Layers of Liquid
Density measures how heavy something is for its size. Liquids of different densities can not be mixed and will separate with the heavier densities at the bottom and the lighter densities at the top. The different objects float at different levels in the liquid depending on their densities.
Pour each of the liquids into the 4 separate beakers.
Directions: Place the cylinder on light box.
1. Pour the corn syrup into the cylinder.
2. Pour the oil careful down the side of the cylinder so it doesn't mix.
3. Pour the water the same way, but watch as it settles between the oil and corn syrup.
4. Pour the rubbing alcohol in last.
5. Add various objects such as a small bolt, pasta, and cork.
One of my favorite things to watch at Easter is mixing all the dyed egg colorings together to see what color they become when mixed. But not all liquids can mix together, like these common household liquids.
These liquids do not mix because they have different densities. Density = mass/volume.
The liquids that are more dense are also heavier (per constant volume) and are at the bottom and the liquids that are the least dense will stay on top. Because of the different densities the liquids separate into layers. Corn syrup is the heaviest and therefore is at the bottom. Water is lighter than corn syrup, but heavier than oil and alcohol. The interesting thing that we saw was that even though the oil was added second, the water was heavier than the oil and pushed the oil up to the top. The alcohol is the lightest and stays on top.
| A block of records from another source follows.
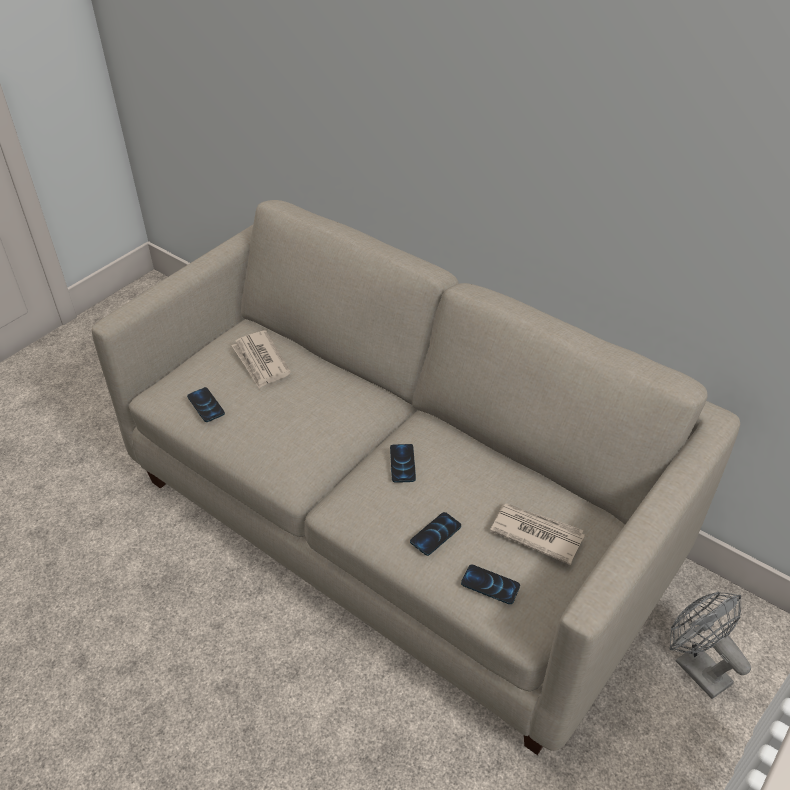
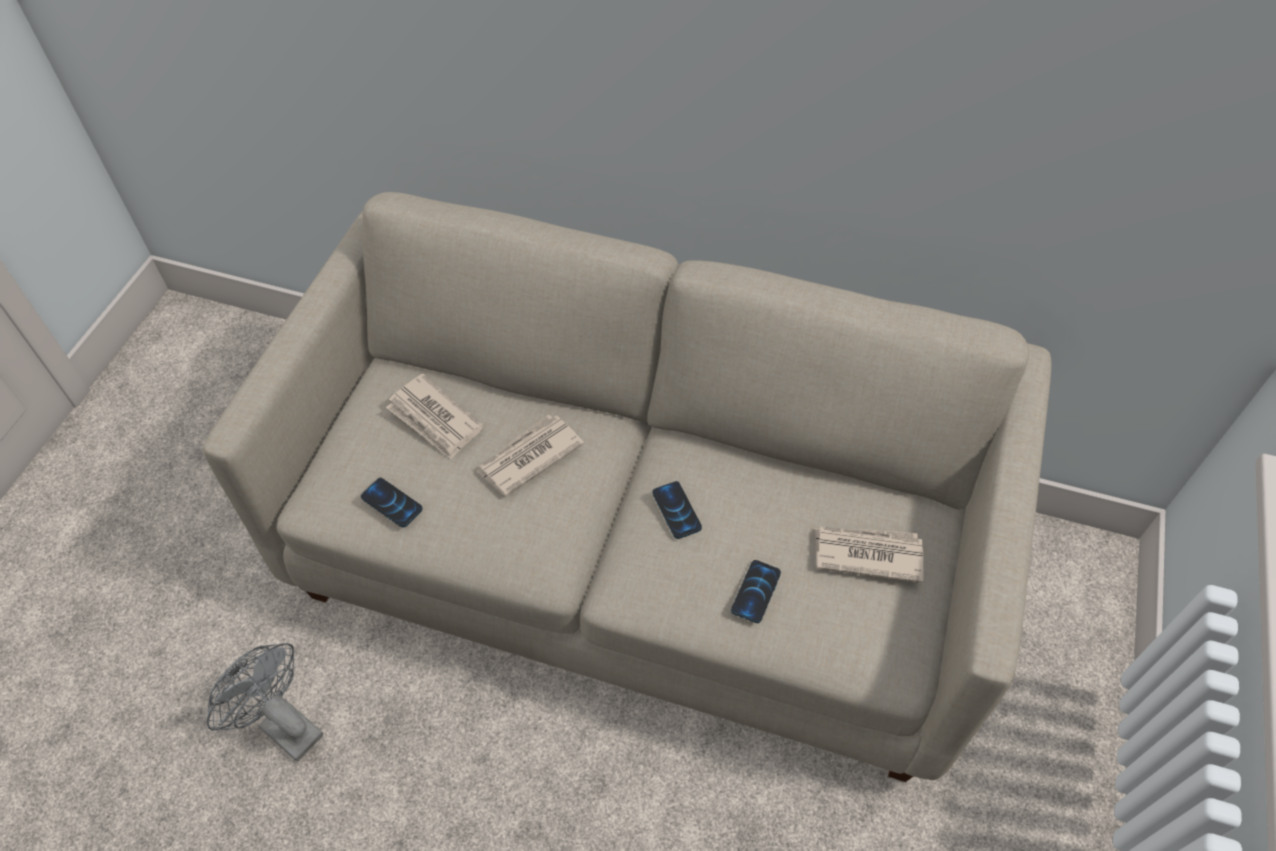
camera: 20 degrees left, 10 degrees up
(312, 400) = (528, 457): none -> newspaper
(490, 585) = (844, 636): phone -> none
(695, 666) = (1026, 621): grey fan -> grey fan (283, 725)

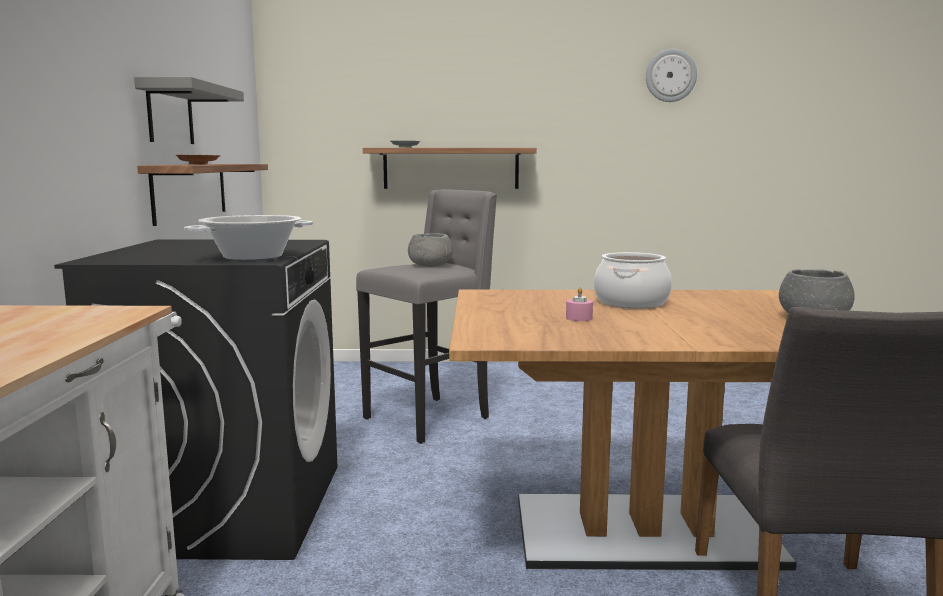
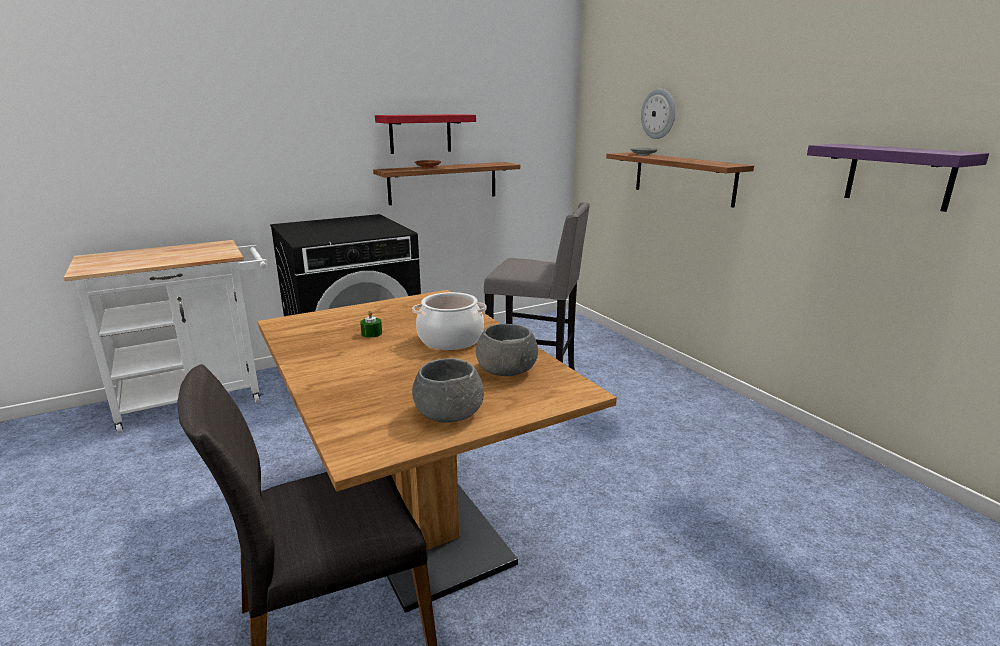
camera: 60 degrees right, 10 degrees up
(170, 114) = (420, 133): grey shelf -> red shelf
(252, 257) = (315, 238): cooking pot -> none
(430, 265) = (539, 266): grey bowl -> grey bowl (506, 370)
(579, 318) = (371, 333): pink candle -> green candle
(658, 145) = (899, 176): none -> purple shelf
(670, 75) = (937, 77): wall clock -> wall clock (658, 114)

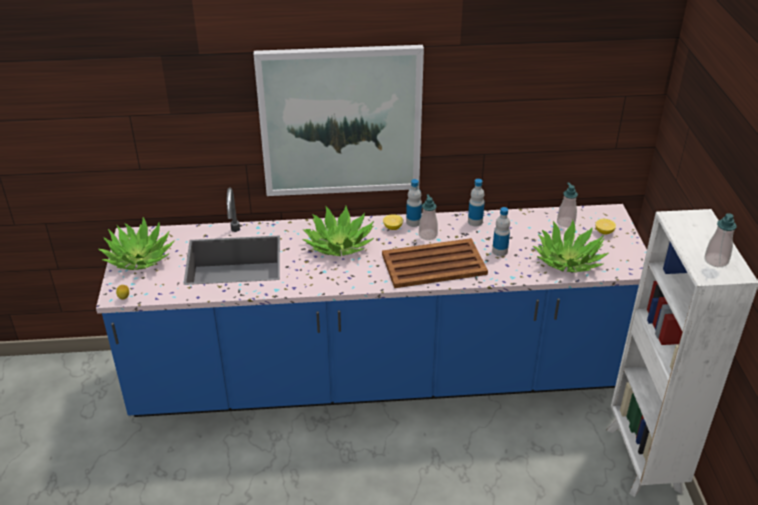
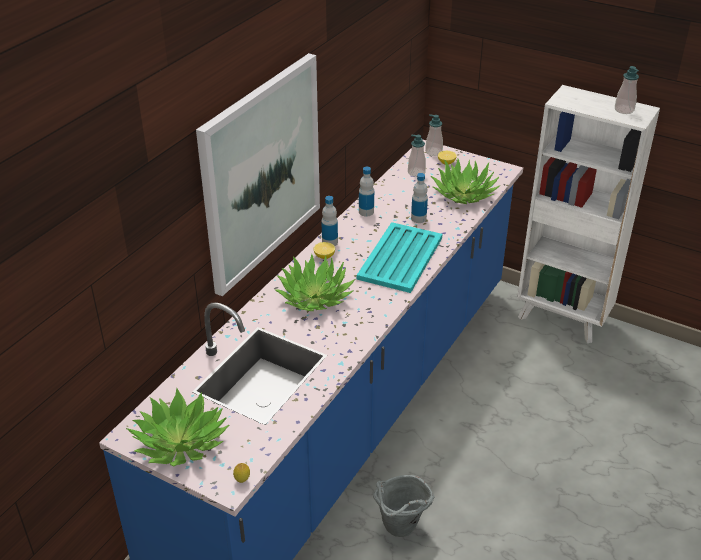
camera: 55 degrees left, 0 degrees up
(286, 464) = (400, 531): none -> grey bucket
(428, 235) = (357, 243): soap dispenser -> soap dispenser (433, 152)
(432, 264) = (399, 258): brown tray -> turquoise tray

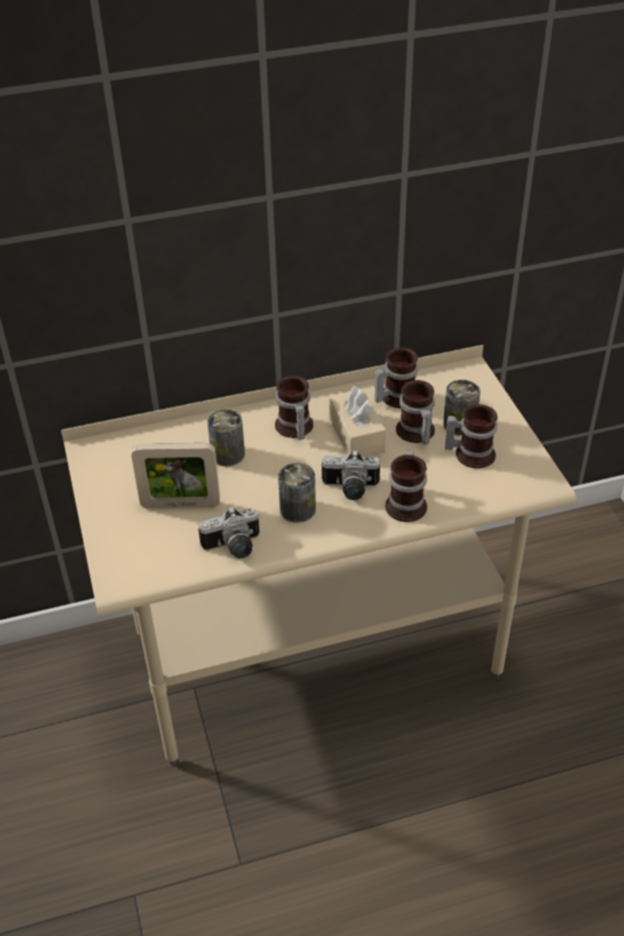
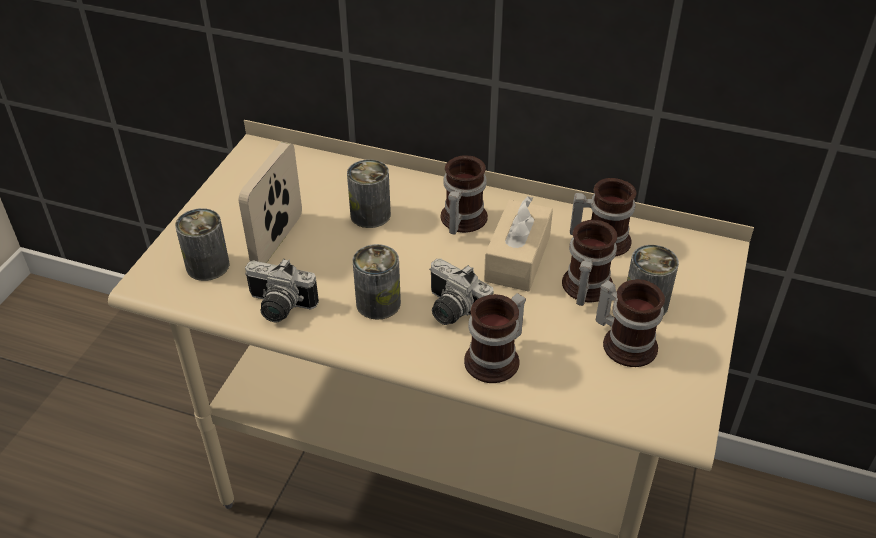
camera: 35 degrees right, 0 degrees up
(149, 548) = (207, 265): none -> can
(180, 504) = (277, 240): picture frame -> picture frame turned 75 degrees clockwise

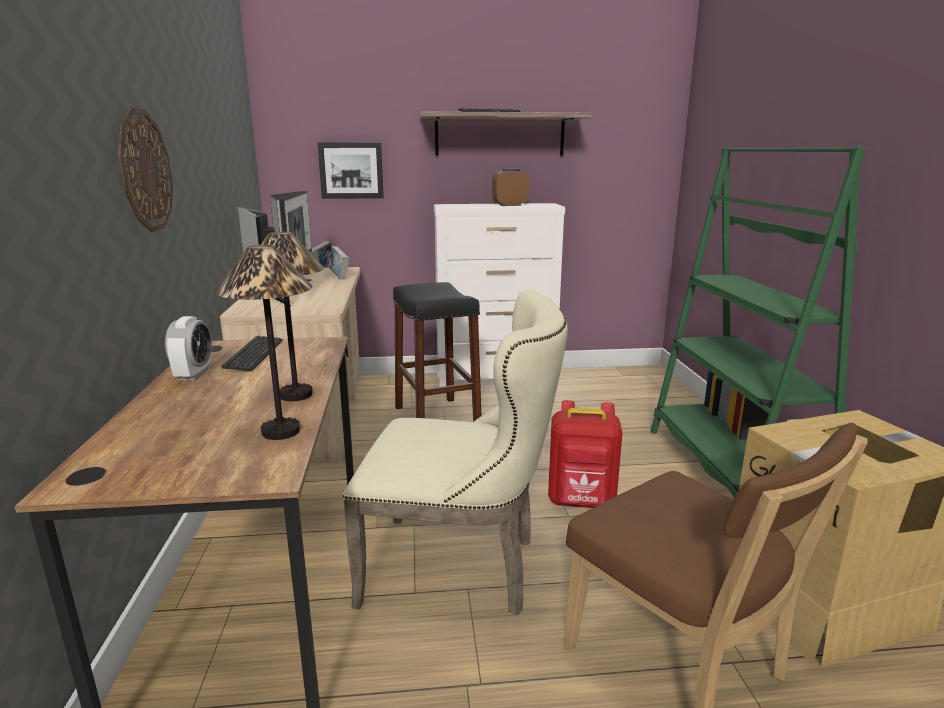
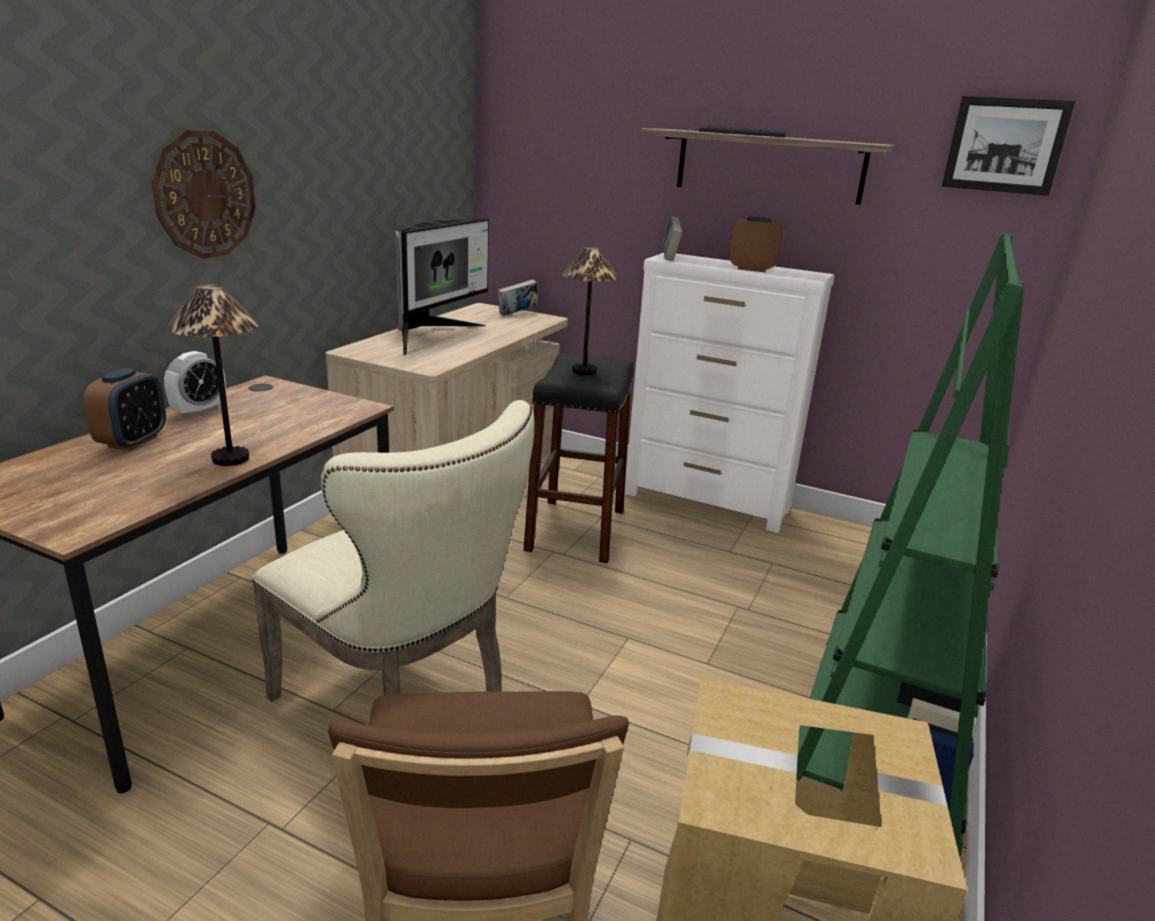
camera: 30 degrees right, 5 degrees up
(178, 407) = (133, 441): none -> alarm clock
(254, 355) = (278, 404): keyboard -> none
(281, 432) = (152, 493): table lamp -> table lamp (584, 371)
(339, 276) = (521, 327): book -> book (669, 257)
(351, 170) = (574, 195): picture -> picture (1005, 145)
(581, 502) = (615, 695): red backpack -> none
The items that are dropped in will settle on the first layer that has a heavier density than itself and under a solution that is lighter than it is. A bolt has a higher density than all the liquids, so it settles at the bottom. The pasta has a higher density than alcohol, oil, or water but lower than corn syrup, so it floats on the corn syrup. A cork is less dense than all of the liquids, so it floats on the surface of the alcohol.
Safety Precautions: None - all household items
Waste Disposal: Dispose of all liquids down the drain.